## WHAT IS ASKED:
Please resume the notes on running Spark sample code, carrying on from the point where they stop.

## SELECTION:
******

1. Preliminaries
- Scala code is build by Maven. For an example, refer to [1].
 - For a way to install Spark, refer to [2].
 - OS is CentOS7
 - CPU: AMD Ryzen 7 3700X 8-Core Processor
 
2. Sample codes
2.1 Accumulation
(1) Build the following code. This code is based on [3].
package package1
import org.apache.spark.SparkContext
import org.apache.spark.SparkConf
object App {
  def main(args : Array[String]){
    val conf = new SparkConf().setAppName("my-app").setMaster("local")
    val sc = new SparkContext(conf)
    val data = Array(1, 2, 3, 4, 5)
    val accum = sc.longAccumulator("my-app")
    var rdd = sc.parallelize(data)
    rdd.foreach(x => accum.add(x))
    println("Counter value: " + accum.value)    
  }
}
(2) Execute code by spark-submit[4].
~/spark-3.1.2/bin/spark-submit --class package1.App --master local[8] ./target/deequ-1.0-jar-with-dependencies.jar
2.2 Calculate π
(1) Build the following code. This code is based on [3].
package package1
import org.apache.spark.SparkContext
import org.apache.spark.SparkConf
object App {
  def main(args : Array[String]){
    val conf = new SparkConf().setAppName("my-app").setMaster("local")
    val sc = new SparkContext(conf)
    println(args(0))
    val NUM_SAMPLES = args(0).toInt
    val count = sc.parallelize(1 to NUM_SAMPLES).filter { _ =>
      val x = math.random
      val y = math.random
      x*x + y*y < 1
    }.count()
    println(s"Pi is roughly ${4.0 * count / NUM_SAMPLES}")
  }
}
(2) Execute code by spark-submit[4]. It takes 25sec. That is faster than PostgreSQL’s SQL[6] 150sec.
~/spark-3.1.2/bin/spark-submit --class package1.App --master local[8] ./target/deequ-1.0-jar-with-dependencies.jar 1000000000
2.3 Spark SQL
(1) Create a test dataset by the following python code with argument 600000000.
import random
import sys
args = sys.argv
random.seed(0)
print("value,dummy1,dummy2,dummy3,dummy4,dummy5")

******

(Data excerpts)
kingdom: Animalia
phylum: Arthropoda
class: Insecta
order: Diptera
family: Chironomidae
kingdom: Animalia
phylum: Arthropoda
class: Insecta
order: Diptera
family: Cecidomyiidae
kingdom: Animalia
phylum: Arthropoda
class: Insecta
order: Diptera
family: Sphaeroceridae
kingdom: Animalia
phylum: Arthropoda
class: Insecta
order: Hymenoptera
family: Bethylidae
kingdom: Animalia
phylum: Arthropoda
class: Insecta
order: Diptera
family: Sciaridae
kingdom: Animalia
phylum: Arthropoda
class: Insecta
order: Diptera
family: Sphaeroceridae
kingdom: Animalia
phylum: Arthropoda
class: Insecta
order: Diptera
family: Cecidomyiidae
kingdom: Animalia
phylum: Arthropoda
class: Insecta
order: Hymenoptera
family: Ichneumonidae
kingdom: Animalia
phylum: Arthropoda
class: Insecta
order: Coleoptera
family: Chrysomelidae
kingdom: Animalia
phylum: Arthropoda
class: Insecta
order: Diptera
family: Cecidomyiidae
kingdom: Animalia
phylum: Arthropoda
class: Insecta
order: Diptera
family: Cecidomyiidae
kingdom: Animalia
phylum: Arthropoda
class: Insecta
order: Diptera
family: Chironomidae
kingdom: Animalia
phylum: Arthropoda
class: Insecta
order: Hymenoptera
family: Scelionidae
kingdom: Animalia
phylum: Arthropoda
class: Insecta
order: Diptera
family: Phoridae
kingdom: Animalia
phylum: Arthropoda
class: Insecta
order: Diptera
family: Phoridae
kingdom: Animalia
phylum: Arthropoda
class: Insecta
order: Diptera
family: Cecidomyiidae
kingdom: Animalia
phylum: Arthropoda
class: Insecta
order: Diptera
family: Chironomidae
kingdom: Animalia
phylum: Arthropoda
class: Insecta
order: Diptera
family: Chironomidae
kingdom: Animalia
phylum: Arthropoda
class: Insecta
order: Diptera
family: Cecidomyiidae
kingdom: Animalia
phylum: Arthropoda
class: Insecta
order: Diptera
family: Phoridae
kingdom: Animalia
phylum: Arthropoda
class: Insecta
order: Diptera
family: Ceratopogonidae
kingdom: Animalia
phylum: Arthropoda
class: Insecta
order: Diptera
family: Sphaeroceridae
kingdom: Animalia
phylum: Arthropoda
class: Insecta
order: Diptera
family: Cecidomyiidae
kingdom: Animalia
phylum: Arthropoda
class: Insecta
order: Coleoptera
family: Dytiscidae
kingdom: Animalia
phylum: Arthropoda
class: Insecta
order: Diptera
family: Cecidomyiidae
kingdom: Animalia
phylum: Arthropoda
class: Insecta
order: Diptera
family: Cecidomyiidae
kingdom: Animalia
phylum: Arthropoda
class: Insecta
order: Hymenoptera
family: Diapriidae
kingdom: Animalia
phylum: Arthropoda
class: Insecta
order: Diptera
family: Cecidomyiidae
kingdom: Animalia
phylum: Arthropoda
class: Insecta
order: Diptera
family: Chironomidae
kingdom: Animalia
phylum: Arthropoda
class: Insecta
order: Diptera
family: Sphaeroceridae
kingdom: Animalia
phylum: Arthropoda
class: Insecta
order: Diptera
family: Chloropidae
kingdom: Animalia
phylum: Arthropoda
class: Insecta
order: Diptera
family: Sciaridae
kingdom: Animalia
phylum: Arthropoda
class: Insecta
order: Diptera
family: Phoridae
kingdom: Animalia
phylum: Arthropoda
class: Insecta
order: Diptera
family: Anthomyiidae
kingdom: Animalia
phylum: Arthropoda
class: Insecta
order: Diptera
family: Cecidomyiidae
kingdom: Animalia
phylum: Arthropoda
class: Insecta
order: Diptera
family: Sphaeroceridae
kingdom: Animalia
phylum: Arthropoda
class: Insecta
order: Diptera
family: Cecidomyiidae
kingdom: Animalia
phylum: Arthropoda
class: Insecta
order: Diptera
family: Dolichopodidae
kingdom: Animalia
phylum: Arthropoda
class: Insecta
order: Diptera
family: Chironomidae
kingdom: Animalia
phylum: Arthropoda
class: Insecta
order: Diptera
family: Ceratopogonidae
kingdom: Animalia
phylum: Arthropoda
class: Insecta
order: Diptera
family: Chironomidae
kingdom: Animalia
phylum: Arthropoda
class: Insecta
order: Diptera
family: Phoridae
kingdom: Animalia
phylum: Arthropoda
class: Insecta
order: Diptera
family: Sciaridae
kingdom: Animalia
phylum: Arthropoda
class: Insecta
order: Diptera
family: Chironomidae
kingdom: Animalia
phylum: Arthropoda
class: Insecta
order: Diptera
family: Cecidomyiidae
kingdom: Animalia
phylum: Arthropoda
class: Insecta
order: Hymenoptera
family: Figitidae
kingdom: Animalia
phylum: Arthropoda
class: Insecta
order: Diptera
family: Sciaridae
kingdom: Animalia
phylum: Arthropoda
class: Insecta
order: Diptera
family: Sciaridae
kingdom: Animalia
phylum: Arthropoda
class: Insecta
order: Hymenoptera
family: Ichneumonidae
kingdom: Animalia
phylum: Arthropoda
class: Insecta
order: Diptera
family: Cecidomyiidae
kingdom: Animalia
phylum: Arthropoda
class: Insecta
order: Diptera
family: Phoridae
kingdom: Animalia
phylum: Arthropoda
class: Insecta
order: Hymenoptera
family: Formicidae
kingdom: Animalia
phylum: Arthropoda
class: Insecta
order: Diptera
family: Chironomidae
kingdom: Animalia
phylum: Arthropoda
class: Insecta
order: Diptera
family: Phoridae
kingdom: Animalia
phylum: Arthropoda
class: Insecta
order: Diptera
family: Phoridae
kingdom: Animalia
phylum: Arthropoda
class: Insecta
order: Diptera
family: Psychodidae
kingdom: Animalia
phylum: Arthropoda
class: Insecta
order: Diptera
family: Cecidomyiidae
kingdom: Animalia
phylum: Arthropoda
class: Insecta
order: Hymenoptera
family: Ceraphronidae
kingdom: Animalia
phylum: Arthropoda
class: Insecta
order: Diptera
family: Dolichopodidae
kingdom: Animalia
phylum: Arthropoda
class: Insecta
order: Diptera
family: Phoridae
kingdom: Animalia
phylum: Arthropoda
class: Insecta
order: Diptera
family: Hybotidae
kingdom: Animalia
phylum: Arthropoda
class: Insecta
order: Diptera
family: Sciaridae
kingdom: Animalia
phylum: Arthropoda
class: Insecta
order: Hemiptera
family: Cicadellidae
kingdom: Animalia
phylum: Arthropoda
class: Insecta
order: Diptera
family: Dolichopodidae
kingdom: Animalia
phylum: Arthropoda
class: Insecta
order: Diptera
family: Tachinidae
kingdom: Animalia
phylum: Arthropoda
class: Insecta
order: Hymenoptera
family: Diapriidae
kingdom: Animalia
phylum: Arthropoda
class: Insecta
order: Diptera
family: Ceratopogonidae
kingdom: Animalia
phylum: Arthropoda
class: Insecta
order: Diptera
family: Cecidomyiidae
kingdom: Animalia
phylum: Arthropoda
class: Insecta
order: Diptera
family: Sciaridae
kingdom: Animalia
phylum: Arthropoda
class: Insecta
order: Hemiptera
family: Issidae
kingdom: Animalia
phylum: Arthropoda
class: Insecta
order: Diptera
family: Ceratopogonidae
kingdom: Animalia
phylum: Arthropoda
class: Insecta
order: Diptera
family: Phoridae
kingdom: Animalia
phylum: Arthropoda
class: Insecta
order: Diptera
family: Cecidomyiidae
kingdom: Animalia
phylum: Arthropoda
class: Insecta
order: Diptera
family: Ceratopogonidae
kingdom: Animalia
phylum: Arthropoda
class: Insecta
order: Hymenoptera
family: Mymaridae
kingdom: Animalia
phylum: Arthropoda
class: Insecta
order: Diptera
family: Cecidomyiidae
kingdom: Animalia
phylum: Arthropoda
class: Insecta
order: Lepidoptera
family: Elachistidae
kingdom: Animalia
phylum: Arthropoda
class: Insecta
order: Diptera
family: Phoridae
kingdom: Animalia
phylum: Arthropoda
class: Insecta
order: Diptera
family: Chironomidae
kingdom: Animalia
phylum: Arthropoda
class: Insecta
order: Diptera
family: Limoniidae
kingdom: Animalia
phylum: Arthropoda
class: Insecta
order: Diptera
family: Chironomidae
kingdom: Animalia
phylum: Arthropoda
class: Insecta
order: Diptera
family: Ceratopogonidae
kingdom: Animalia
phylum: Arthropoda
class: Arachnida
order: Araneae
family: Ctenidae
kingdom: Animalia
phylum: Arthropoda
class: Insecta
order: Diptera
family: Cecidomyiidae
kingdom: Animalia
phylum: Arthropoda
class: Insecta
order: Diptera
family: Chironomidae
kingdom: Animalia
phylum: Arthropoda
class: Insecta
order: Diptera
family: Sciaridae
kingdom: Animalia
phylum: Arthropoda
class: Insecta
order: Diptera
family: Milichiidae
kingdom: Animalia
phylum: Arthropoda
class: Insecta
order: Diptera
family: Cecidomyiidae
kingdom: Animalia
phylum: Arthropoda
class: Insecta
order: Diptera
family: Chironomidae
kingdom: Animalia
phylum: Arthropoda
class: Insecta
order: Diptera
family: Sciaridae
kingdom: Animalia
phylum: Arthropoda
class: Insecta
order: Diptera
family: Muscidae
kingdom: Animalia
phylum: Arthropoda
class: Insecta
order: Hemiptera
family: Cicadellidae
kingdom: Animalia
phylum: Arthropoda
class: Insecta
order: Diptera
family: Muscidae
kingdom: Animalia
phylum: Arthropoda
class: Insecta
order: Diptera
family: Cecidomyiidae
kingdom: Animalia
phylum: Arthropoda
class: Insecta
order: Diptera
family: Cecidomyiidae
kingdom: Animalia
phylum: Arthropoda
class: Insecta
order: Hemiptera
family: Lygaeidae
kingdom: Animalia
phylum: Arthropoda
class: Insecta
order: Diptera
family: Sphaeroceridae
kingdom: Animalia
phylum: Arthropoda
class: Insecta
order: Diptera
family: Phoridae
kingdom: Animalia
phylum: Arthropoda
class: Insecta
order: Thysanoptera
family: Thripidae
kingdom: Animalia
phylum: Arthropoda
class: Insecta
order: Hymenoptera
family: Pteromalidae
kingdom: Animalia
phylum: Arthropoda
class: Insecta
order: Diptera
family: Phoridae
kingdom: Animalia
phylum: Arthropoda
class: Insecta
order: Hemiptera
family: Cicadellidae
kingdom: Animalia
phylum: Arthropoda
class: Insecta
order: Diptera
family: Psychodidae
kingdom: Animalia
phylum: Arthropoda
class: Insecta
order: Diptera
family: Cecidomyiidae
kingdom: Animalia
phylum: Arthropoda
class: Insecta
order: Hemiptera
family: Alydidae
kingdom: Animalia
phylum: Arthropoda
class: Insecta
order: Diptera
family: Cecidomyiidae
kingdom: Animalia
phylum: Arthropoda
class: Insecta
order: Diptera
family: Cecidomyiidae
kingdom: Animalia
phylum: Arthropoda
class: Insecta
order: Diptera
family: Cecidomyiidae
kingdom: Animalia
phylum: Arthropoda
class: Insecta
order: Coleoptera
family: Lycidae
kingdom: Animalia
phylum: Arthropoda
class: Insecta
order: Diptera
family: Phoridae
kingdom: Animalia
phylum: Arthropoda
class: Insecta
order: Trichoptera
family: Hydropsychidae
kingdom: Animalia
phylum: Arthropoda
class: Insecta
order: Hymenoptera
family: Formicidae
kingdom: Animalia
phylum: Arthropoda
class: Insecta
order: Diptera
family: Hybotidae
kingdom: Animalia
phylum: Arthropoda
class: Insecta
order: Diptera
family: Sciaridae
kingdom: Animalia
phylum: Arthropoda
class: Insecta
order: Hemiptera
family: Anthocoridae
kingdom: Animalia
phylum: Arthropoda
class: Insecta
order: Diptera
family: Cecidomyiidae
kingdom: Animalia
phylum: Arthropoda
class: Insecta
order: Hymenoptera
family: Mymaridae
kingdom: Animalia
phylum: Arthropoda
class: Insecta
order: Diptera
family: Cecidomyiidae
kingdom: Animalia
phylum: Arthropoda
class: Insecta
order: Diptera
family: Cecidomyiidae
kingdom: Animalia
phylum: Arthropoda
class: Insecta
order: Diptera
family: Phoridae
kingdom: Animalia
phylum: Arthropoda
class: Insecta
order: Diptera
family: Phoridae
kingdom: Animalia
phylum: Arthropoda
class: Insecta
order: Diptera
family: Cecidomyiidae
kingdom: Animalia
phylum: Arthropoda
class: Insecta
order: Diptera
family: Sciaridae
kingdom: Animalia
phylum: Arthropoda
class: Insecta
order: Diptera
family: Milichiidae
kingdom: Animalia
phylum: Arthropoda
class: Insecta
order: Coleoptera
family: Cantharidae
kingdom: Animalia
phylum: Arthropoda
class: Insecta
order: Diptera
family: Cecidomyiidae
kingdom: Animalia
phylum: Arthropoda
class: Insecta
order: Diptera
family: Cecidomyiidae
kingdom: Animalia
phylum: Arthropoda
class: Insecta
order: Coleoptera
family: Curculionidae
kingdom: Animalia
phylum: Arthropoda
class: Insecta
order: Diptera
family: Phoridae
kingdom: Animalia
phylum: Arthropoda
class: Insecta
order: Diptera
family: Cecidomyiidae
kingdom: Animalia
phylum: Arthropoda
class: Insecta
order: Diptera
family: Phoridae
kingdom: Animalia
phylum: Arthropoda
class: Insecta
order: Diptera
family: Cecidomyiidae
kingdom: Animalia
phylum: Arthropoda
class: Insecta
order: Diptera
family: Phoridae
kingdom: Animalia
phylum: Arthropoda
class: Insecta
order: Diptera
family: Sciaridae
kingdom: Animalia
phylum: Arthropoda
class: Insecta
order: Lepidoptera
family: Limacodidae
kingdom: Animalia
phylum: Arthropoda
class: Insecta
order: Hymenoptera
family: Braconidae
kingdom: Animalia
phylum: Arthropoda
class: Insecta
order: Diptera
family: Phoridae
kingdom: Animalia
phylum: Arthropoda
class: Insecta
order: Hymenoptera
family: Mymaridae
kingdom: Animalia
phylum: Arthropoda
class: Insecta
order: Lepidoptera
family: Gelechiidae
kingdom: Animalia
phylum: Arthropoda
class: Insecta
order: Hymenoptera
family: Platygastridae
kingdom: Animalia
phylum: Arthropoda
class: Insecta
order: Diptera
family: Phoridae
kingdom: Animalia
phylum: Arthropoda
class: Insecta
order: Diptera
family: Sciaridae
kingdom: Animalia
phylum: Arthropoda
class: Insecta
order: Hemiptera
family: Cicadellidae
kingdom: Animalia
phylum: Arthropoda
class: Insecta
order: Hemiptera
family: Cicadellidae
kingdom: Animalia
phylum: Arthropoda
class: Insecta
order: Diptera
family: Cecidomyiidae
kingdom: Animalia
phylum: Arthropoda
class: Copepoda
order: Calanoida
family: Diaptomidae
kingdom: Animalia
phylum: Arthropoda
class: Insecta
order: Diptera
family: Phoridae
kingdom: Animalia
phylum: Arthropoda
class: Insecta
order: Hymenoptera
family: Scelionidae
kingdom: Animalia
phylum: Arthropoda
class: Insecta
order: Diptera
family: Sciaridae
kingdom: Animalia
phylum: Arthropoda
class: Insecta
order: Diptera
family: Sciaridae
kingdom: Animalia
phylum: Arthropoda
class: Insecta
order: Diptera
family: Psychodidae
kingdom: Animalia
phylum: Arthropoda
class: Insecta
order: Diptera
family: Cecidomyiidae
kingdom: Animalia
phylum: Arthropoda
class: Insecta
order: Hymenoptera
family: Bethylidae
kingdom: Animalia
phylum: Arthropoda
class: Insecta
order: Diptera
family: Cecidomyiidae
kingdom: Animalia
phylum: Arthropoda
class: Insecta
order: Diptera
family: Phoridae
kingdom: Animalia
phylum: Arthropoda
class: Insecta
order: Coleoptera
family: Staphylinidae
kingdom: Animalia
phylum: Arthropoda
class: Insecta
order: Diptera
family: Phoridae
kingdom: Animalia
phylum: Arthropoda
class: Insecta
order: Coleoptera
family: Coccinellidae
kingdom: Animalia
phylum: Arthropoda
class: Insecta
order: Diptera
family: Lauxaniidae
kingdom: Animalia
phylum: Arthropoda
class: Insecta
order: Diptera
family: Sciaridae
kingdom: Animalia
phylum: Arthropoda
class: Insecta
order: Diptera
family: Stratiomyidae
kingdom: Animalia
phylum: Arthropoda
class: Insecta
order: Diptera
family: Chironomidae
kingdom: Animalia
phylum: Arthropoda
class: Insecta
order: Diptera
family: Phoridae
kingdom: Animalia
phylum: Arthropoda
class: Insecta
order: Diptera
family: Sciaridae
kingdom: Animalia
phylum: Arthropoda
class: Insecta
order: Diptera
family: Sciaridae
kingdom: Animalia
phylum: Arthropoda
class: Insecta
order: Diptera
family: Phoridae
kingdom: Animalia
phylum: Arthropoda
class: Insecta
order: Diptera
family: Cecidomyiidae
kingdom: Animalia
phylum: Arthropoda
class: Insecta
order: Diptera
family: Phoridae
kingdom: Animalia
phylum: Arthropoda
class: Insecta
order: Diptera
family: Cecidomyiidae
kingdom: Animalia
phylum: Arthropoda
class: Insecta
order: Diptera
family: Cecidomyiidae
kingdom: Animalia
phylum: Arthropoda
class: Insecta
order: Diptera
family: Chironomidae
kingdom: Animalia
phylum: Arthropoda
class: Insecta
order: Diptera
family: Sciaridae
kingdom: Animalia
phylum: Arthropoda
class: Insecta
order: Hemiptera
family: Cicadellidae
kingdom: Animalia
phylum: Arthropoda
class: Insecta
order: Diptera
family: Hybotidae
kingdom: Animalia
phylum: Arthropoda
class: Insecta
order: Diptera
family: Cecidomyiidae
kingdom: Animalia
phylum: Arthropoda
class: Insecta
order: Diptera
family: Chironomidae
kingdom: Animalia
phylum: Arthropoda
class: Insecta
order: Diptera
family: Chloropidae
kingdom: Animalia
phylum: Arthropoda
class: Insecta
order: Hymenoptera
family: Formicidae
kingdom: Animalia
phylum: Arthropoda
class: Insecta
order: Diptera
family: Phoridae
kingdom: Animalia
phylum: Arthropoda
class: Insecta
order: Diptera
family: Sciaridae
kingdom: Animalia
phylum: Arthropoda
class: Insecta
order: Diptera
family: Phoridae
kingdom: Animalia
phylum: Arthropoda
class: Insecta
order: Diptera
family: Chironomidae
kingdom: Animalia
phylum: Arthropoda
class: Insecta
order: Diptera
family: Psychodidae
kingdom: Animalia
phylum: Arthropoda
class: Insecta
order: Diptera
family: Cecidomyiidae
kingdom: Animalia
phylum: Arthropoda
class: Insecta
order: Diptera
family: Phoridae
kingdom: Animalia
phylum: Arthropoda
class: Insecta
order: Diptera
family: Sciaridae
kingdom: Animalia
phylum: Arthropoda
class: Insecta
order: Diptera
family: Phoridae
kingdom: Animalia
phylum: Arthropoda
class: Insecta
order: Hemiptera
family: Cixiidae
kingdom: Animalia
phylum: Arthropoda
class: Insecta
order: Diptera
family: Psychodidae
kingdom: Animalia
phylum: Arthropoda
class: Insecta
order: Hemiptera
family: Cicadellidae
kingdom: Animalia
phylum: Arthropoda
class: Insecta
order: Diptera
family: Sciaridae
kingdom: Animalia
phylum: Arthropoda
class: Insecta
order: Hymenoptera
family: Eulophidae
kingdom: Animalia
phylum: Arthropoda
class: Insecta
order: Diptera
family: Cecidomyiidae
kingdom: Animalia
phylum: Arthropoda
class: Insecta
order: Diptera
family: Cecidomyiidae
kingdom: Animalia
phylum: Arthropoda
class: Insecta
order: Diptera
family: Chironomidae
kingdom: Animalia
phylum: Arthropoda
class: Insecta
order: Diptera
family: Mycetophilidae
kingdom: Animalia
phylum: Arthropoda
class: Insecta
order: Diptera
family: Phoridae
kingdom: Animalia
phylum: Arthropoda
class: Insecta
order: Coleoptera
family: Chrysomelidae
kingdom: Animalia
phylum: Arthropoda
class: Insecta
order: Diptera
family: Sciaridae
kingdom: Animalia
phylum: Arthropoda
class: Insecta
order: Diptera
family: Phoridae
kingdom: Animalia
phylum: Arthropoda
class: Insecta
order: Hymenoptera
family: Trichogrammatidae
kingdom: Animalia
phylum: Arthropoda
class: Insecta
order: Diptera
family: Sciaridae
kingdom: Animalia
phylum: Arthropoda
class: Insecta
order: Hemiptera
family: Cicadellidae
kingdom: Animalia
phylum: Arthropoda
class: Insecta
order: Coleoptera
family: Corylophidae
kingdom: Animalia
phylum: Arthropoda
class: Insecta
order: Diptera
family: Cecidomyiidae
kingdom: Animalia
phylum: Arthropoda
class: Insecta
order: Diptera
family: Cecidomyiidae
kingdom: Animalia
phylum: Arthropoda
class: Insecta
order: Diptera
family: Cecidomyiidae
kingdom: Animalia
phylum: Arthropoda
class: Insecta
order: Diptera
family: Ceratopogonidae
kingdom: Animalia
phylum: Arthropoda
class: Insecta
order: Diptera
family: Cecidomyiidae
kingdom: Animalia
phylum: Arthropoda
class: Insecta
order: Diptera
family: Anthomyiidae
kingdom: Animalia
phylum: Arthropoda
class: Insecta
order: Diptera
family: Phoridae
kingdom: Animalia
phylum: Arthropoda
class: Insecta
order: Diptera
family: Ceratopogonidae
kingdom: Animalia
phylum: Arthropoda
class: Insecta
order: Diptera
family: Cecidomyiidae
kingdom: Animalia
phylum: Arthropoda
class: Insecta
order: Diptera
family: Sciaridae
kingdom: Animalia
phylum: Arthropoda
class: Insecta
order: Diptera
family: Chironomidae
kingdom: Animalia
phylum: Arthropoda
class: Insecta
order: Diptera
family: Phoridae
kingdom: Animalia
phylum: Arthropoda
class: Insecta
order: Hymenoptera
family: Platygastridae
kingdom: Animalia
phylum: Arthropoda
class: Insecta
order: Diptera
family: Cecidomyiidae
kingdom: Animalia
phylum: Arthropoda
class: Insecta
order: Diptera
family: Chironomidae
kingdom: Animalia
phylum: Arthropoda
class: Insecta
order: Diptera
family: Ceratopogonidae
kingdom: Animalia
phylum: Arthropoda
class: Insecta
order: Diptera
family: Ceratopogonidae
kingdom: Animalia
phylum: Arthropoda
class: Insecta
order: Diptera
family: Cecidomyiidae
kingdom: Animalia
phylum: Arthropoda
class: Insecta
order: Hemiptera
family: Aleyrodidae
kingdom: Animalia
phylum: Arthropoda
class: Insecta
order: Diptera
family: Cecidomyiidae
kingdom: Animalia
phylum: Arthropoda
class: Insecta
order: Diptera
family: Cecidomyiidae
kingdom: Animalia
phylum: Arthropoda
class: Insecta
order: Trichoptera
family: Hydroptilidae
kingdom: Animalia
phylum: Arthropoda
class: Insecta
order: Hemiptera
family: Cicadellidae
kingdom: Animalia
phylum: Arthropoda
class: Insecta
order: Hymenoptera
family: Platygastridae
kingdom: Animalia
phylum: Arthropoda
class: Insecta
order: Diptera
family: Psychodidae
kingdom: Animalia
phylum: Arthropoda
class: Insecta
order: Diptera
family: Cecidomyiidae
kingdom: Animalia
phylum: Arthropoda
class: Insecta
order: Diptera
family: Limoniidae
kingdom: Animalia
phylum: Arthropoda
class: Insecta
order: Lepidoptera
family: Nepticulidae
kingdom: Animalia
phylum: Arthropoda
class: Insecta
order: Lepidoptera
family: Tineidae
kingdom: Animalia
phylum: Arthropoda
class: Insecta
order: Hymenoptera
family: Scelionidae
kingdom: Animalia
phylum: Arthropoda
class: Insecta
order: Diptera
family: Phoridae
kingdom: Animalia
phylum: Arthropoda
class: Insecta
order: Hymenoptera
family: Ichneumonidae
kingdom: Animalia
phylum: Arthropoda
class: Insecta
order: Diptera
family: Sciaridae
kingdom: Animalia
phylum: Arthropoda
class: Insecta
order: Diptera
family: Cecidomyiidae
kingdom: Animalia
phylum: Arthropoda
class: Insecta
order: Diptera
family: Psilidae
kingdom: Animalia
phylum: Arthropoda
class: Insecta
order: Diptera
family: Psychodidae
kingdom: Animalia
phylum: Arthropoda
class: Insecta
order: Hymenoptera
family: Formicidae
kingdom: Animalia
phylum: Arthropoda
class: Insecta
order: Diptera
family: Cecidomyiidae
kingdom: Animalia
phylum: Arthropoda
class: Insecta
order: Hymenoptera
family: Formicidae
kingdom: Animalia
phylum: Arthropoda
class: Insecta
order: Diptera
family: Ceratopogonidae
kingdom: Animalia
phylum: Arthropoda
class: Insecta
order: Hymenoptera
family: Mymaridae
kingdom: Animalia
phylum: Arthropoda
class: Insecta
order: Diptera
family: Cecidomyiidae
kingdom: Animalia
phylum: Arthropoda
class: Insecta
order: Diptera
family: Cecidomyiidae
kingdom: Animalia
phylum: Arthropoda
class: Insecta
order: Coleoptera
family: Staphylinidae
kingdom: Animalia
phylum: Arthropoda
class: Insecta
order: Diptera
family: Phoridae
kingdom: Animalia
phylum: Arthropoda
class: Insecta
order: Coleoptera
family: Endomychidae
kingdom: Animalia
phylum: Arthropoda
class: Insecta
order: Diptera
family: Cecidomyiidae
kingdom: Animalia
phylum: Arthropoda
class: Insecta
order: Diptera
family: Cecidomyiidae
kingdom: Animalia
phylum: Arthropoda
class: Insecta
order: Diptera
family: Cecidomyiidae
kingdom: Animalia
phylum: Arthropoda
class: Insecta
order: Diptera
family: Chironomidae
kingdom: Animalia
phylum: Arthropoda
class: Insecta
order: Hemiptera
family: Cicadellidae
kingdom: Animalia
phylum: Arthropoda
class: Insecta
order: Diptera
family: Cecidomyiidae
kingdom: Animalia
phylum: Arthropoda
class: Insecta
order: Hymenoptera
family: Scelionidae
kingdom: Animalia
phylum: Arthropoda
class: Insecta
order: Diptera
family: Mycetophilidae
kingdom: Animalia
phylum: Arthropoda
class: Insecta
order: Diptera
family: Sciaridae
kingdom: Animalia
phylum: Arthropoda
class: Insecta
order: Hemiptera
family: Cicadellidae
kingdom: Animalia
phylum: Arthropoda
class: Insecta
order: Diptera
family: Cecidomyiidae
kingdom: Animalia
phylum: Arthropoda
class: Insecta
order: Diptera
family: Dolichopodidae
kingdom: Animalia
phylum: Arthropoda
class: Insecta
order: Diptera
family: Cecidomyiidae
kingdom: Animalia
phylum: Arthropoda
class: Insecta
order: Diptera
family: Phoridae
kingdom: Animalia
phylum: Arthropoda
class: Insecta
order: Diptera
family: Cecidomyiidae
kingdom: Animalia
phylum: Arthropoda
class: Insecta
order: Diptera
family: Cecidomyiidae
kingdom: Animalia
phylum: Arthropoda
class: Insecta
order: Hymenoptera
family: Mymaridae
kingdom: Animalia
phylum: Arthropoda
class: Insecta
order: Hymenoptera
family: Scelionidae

******

## EXERCISE RESPONSE:
for i in range(int(args[1])):
  print(str(random.random()) + "," + "01234567890123456789dummy1" + "," + "01234567890123456789dummy2" + "," + "01234567890123456789dummy3" + "," + "01234567890123456789dummy4" + "," + "01234567890123456789dummy5")
(2) Build and execute the following code which is based on [7]. The following sql takes 110sec. That is slower than PostgreSQL’s performance 7sec.
package package1
import org.apache.spark.SparkContext
import org.apache.spark.SparkConf
import org.apache.spark.sql.SparkSession
import java.io.File
object App {
  case class RawData(productName: String, totalNumber: String, status: String, valuable: String)
  def main(args : Array[String]){
    val currentDir = new File(".").getAbsoluteFile().getParent()  
    println(currentDir)
    
    val spark = SparkSession
      .builder()
      .appName("Spark SQL basic example")
      .config("spark.some.config.option", "some-value")
      .getOrCreate()
    val df = spark.read.format("csv")
      .option("sep", ",")
      .option("inferSchema", "true")
      .option("header", "true")
      .load("./data.csv")
    df.show()
    df.createOrReplaceTempView("test")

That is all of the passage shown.